◆ **Exercise aim**
Print every line from the start of the data, and when you reach the line with "специалисту, который сможет выполнить", include it and stop. Pictures are not part of the copy.

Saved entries
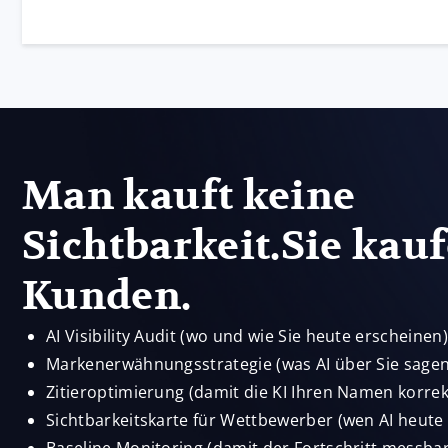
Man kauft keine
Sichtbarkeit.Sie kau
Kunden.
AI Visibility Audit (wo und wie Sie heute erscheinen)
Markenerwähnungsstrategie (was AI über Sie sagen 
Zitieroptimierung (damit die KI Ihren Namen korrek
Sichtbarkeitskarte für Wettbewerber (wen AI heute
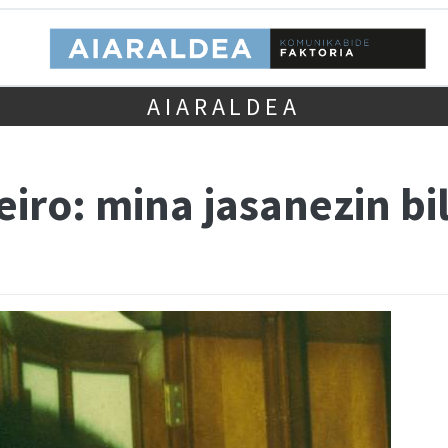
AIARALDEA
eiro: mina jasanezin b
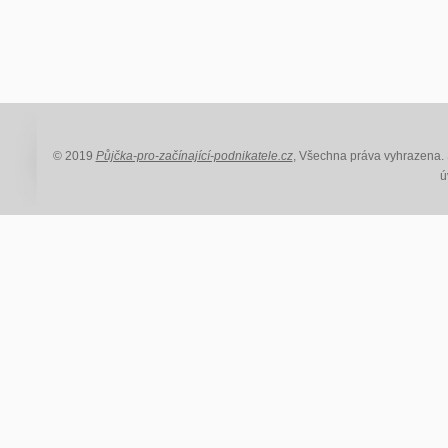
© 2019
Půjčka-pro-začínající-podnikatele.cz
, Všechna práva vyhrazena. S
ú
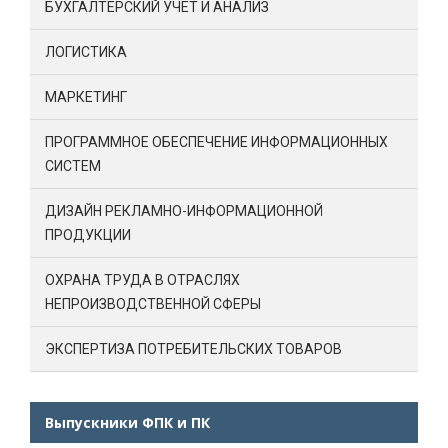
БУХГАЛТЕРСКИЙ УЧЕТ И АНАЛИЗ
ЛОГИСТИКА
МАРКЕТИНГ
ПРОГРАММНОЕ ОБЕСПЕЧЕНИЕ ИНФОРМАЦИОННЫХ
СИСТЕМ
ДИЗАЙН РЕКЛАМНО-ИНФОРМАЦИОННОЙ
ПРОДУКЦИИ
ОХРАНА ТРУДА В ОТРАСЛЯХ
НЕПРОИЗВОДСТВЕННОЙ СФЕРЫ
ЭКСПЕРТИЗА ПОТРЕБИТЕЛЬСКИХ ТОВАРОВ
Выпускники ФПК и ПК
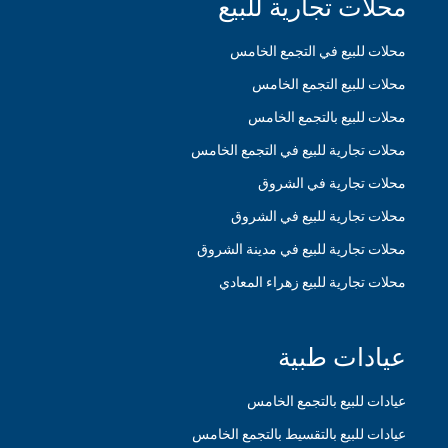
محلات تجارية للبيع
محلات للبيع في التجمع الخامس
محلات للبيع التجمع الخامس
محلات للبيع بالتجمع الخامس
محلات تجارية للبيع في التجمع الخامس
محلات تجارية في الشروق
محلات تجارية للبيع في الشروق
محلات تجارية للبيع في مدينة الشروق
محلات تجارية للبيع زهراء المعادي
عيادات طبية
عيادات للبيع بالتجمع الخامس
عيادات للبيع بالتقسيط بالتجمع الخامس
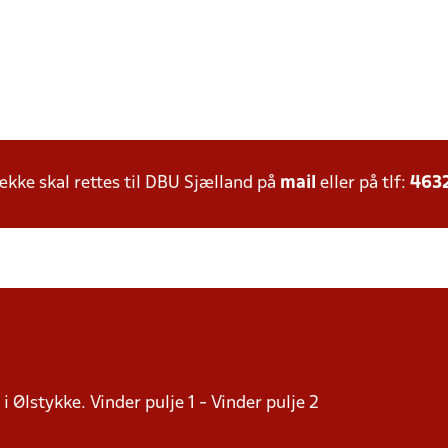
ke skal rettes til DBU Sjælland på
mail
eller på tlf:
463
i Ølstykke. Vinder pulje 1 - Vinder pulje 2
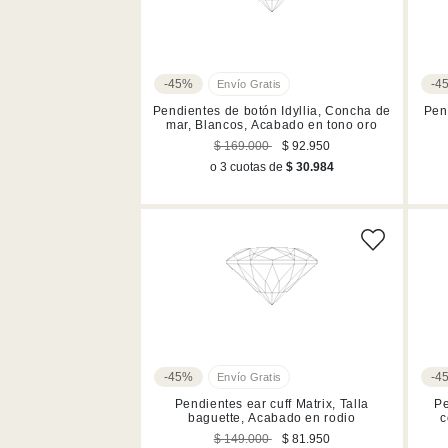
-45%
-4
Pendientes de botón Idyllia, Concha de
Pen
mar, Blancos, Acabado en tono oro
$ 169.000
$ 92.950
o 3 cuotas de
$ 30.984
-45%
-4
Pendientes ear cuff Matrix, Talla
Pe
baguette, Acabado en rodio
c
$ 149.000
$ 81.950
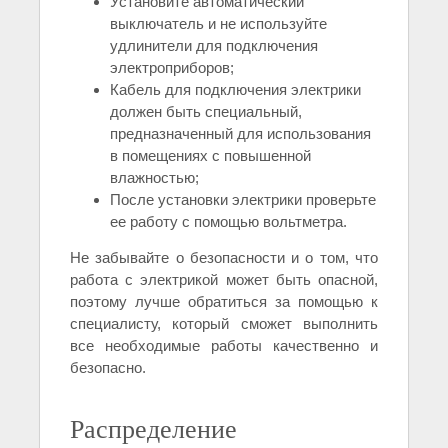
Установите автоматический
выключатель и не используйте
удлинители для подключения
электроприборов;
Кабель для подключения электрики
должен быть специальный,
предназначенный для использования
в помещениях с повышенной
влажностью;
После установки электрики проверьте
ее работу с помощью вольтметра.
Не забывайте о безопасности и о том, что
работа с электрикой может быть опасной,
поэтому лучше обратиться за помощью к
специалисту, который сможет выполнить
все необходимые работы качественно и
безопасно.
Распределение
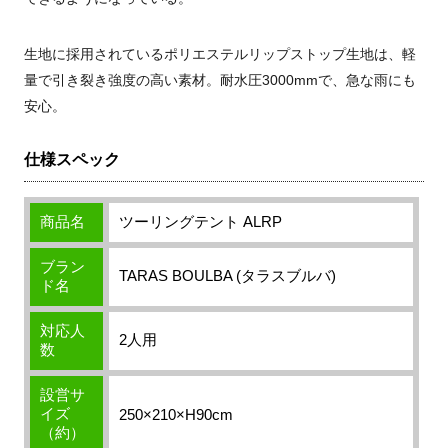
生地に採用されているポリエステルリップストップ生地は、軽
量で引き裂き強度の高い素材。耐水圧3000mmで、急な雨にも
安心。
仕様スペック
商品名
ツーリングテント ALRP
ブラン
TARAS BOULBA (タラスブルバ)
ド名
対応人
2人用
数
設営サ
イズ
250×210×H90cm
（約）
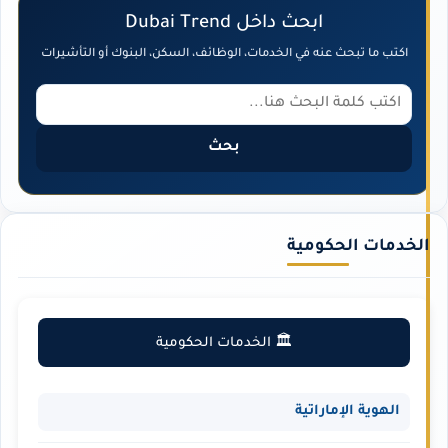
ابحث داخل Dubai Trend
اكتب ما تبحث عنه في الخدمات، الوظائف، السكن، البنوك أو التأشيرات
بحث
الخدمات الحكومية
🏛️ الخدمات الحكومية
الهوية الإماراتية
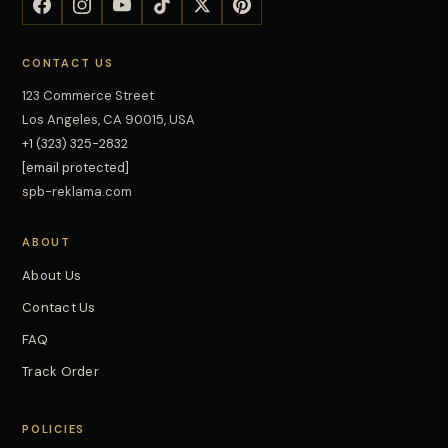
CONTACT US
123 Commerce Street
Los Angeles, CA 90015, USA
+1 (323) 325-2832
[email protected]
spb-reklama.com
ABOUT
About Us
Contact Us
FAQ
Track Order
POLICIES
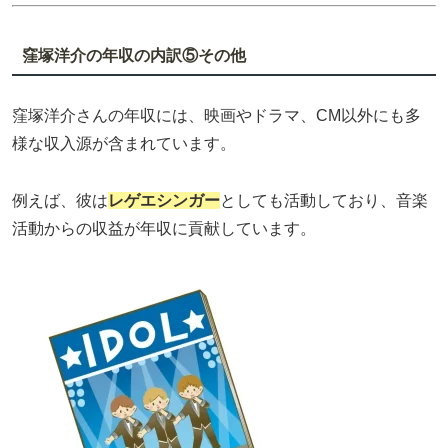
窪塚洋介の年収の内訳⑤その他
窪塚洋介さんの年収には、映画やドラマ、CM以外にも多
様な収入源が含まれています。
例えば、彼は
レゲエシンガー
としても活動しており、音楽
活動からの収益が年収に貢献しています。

◆ **Response to the task**
Man kauft keine
Sichtbarkeit.Sie kau
Kunden.
AI Visibility Audit (wo und wie Sie heute erscheinen)
Markenerwähnungsstrategie (was AI über Sie sagen 
Zitieroptimierung (damit die KI Ihren Namen korrek
Sichtbarkeitskarte für Wettbewerber (wen AI heute
AIARALDEA
eiro: mina jasanezin b
© 2019
Půjčka-pro-začínající-podnikatele.cz
, Všechna práva vyhrazena. S
ú
БУХГАЛТЕРСКИЙ УЧЕТ И АНАЛИЗ
ЛОГИСТИКА
МАРКЕТИНГ
ПРОГРАММНОЕ ОБЕСПЕЧЕНИЕ ИНФОРМАЦИОННЫХ
СИСТЕМ
ДИЗАЙН РЕКЛАМНО-ИНФОРМАЦИОННОЙ
ПРОДУКЦИИ
ОХРАНА ТРУДА В ОТРАСЛЯХ
НЕПРОИЗВОДСТВЕННОЙ СФЕРЫ
ЭКСПЕРТИЗА ПОТРЕБИТЕЛЬСКИХ ТОВАРОВ
Выпускники ФПК и ПК
محلات تجارية للبيع
محلات للبيع في التجمع الخامس
محلات للبيع التجمع الخامس
محلات للبيع بالتجمع الخامس
محلات تجارية للبيع في التجمع الخامس
محلات تجارية في الشروق
محلات تجارية للبيع في الشروق
محلات تجارية للبيع في مدينة الشروق
محلات تجارية للبيع زهراء المعادي
عيادات طبية
عيادات للبيع بالتجمع الخامس
عيادات للبيع بالتقسيط بالتجمع الخامس
ke skal rettes til DBU Sjælland på
mail
eller på tlf:
463
i Ølstykke. Vinder pulje 1 - Vinder pulje 2
-45%
-4
Pendientes de botón Idyllia, Concha de
Pen
mar, Blancos, Acabado en tono oro
$ 169.000
$ 92.950
o 3 cuotas de
$ 30.984
-45%
-4
Pendientes ear cuff Matrix, Talla
Pe
baguette, Acabado en rodio
c
$ 149.000
$ 81.950
Установите автоматический
выключатель и не используйте
удлинители для подключения
электроприборов;
Кабель для подключения электрики
должен быть специальный,
предназначенный для использования
в помещениях с повышенной
влажностью;
После установки электрики проверьте
ее работу с помощью вольтметра.
Не забывайте о безопасности и о том, что
работа с электрикой может быть опасной,
поэтому лучше обратиться за помощью к
специалисту, который сможет выполнить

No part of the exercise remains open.